The mistake wasn’t a simple fix and cost Carthen, now 52, her livelihood. She had to withdraw from school and over the years has been fired from jobs and kicked out of her home: all because on paper it says she died in 2007.
“I just know I’m alive. I don’t care what A.I. says or software says, but I’m alive,” she said. “But it’s hard to prove that.”
Carthen’s world began to unravel in the summer of 2007. The business technology student and mother to a 13-year-old had been accepted into Webster’s International Business Intern Exchange Program, giving her the opportunity to travel abroad.
She had to reapply for summer semester financial aid to help cover expenses. It was during this time that her financial aid advisor learned that Carthen’s social security number listed her as deceased. School officials told her to contact the Social Security Administration and said she would have to withdraw until the situation was fixed.
Carthen immediately reached out to the SSA and learned that she had been added to its Death Master File, a data source compiling internal SSA records of people who died who possess social security numbers. She said she was told that her name was added “in error” and she received what’s called a death erroneous letter to give to credit bureaus to show that she was still alive.
“Well, it got worse, because it wasn’t creditors. Being in the Death Master File, it went to the IRS, it went to the Department of Homeland Security, it went to E-verify, all of these things. It just started affecting my life,” she said.
Carthen said her existence on paper was essentially erased, causing a ripple effect she never imagined.
Over the years, she has been let go from jobs because human resources cannot process payroll under her social security number, she’s had vehicles repossessed and has been kicked out of homes. Carthen, who currently lives with her sister, said she cannot obtain a mortgage.
“Sometimes I can get a job and then within so many months, there’s going to be a problem. So it’s like I can get it and then it’s yanked back from me. But I don’t know when it’s going to be yanked back,” she said.
To this day, Carthen doesn’t know how her name got on the list.
The SSA said if a person suspects they have been incorrectly declared dead they need to head to their local Social Security office as soon as possible. The agency provides a list of documentation the person needs to bring, noting that only one piece of identification is needed.
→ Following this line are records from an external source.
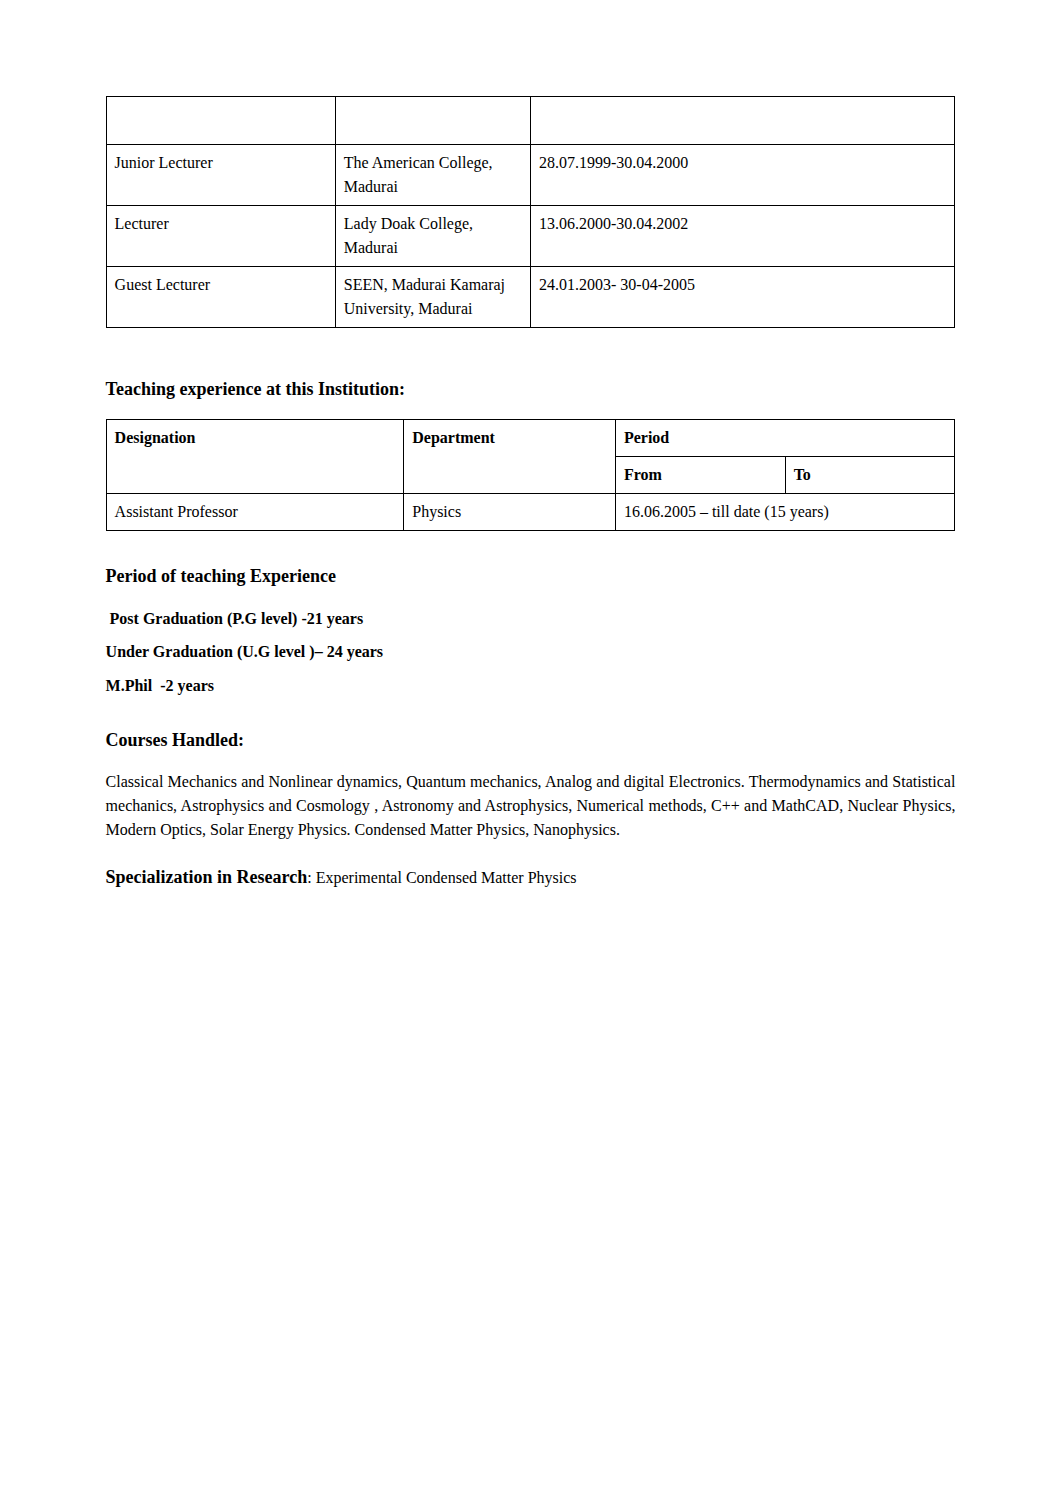| Junior Lecturer | The American College, Madurai | 28.07.1999-30.04.2000 |
| Lecturer | Lady Doak College, Madurai | 13.06.2000-30.04.2002 |
| Guest Lecturer | SEEN, Madurai Kamaraj University, Madurai | 24.01.2003- 30-04-2005 |
Teaching experience at this Institution:
| Designation | Department | Period |
| --- | --- | --- |
| From | To |
| Assistant Professor | Physics | 16.06.2005 – till date (15 years) |
Period of teaching Experience
Post Graduation (P.G level) -21 years
Under Graduation (U.G level )– 24 years
M.Phil -2 years
Courses Handled:
Classical Mechanics and Nonlinear dynamics, Quantum mechanics, Analog and digital Electronics. Thermodynamics and Statistical mechanics, Astrophysics and Cosmology , Astronomy and Astrophysics, Numerical methods, C++ and MathCAD, Nuclear Physics, Modern Optics, Solar Energy Physics. Condensed Matter Physics, Nanophysics.
Specialization in Research: Experimental Condensed Matter Physics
A spokesperson for the Social Security Administration did not immediately respond to a request for comment.
Carthen has relentlessly tried to have her name removed from the Death Master File. She’s submitted dozens of documents to the SSA, has contacted four U.S. Presidents for help and has reached out to other government officials.
She even filed a federal lawsuit in 2019 against the SSA and other government agencies but it was dismissed because the government has sovereign immunity.
In 2021, Carthen thought she had made slight progress when the SSA issued her a new social security number. That same year she legally changed her name from Madeline Coburn in an attempt to distance herself from the fiasco.
But the triumph was short-lived. She said her new social security number continues to be flagged because it is still connected to her old one.
“Here I am still stuck and nobody can help,” she said. “I just want answers.”
NBC affiliate KSDK of St. Louis, Missouri, covered Carthen’s case in 2007. The news station said this week it is working with her to try and get the issue fixed.
“I don’t know how this is going to work out. I just keep advocating and fighting and when I say fighting, within my spirit. Sometimes I wanna give up but my faith is too strong,” she said. “I don’t care if it takes 20 years, I’m going to still do what I got to do to make this situation right, not just for myself but for others.”